# little boy leaves bathtub on



## TheMaster (Jun 12, 2009)

Ok here are a few pics of what happens when a little boy leaves the bathtub running full blast and then the entire family goes to the grocery store for an hour. Enjoy.
http://i717.photobucket.com/albums/ww175/Waxsealer/floodedhouse.jpg
http://i717.photobucket.com/albums/ww175/Waxsealer/ceilingflood.jpg
http://i717.photobucket.com/albums/ww175/Waxsealer/floodedbath.jpg
http://i717.photobucket.com/albums/ww175/Waxsealer/hardwoodflood.jpg
http://i717.photobucket.com/albums/ww175/Waxsealer/hardwoodflood2.jpg
http://i717.photobucket.com/albums/ww175/Waxsealer/floodedlivingroom.jpg
These last two are of the H.O trying to cleanup.....in the last one you can see the head of the little boy who did the damage. I was taking pics for them because they could find their camera and insurance company said get pics. The total cost of the damge was 28,000.00. Thank God for insurance heh?:laughing:


----------



## stillaround (Mar 11, 2009)

LOOKS LIKE THEY HAVE MONEY WHY NOT A PROFESSIONAL CLEAN UP AGENCY? ( too lazy to change the caps)


----------



## stillaround (Mar 11, 2009)

______

- Goal 1:
Convert the rows into a JSON list of strings with one string per line and blank lines left out, starting at the first row and ending at the line that contains "genus: Epistrophe", both included.

- Data entries:
______

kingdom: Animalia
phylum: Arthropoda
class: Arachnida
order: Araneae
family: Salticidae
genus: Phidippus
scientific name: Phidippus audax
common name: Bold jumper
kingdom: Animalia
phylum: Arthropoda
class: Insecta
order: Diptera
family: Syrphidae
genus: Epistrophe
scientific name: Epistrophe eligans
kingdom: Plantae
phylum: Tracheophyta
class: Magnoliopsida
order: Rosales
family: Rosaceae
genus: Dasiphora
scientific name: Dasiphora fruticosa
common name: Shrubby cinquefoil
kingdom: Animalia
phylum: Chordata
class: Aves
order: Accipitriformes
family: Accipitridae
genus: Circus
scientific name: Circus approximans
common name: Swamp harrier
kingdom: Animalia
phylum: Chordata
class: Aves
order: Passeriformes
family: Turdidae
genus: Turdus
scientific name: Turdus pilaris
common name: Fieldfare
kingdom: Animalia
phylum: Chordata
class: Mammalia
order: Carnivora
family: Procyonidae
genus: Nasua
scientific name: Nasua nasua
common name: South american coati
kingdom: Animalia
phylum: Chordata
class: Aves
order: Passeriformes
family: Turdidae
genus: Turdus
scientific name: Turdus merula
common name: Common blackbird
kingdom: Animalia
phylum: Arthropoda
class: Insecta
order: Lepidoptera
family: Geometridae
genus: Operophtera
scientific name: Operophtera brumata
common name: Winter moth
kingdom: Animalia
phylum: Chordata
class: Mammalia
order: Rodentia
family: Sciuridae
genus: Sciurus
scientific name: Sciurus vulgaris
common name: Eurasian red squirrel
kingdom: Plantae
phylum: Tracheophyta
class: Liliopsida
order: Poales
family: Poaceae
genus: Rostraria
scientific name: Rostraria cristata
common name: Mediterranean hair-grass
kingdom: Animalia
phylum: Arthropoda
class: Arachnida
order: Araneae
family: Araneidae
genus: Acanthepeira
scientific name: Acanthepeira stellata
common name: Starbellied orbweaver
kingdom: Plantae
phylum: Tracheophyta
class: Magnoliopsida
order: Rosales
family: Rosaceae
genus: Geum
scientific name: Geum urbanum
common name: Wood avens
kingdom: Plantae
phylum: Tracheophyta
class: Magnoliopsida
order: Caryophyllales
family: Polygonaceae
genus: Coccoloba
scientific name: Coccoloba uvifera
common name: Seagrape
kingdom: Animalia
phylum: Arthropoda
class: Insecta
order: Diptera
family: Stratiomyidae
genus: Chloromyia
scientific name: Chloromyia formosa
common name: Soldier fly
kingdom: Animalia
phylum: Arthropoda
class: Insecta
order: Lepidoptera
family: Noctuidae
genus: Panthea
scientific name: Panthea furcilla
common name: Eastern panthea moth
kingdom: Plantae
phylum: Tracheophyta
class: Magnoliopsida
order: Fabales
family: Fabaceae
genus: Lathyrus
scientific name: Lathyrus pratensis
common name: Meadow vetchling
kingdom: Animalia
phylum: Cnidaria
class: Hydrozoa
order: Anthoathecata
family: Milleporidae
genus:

______

- Goal 2:
Summarize the forum thread in two sentences.

- Written reply 1:
[
  "kingdom: Animalia",
  "phylum: Arthropoda",
  "class: Arachnida",
  "order: Araneae",
  "family: Salticidae",
  "genus: Phidippus",
  "scientific name: Phidippus audax",
  "common name: Bold jumper",
  "kingdom: Animalia",
  "phylum: Arthropoda",
  "class: Insecta",
  "order: Diptera",
  "family: Syrphidae",
  "genus: Epistrophe"
]

- Written reply 2:
TheMaster shared photos of a house that flooded after a little boy left the bathtub running full blast while the whole family went to the grocery store for an hour, noting that the insurance company had asked for pictures and that the damage cost 28,000.00 in total. In reply, stillaround asked why the owners, who look like they have money, did not use a professional cleanup agency.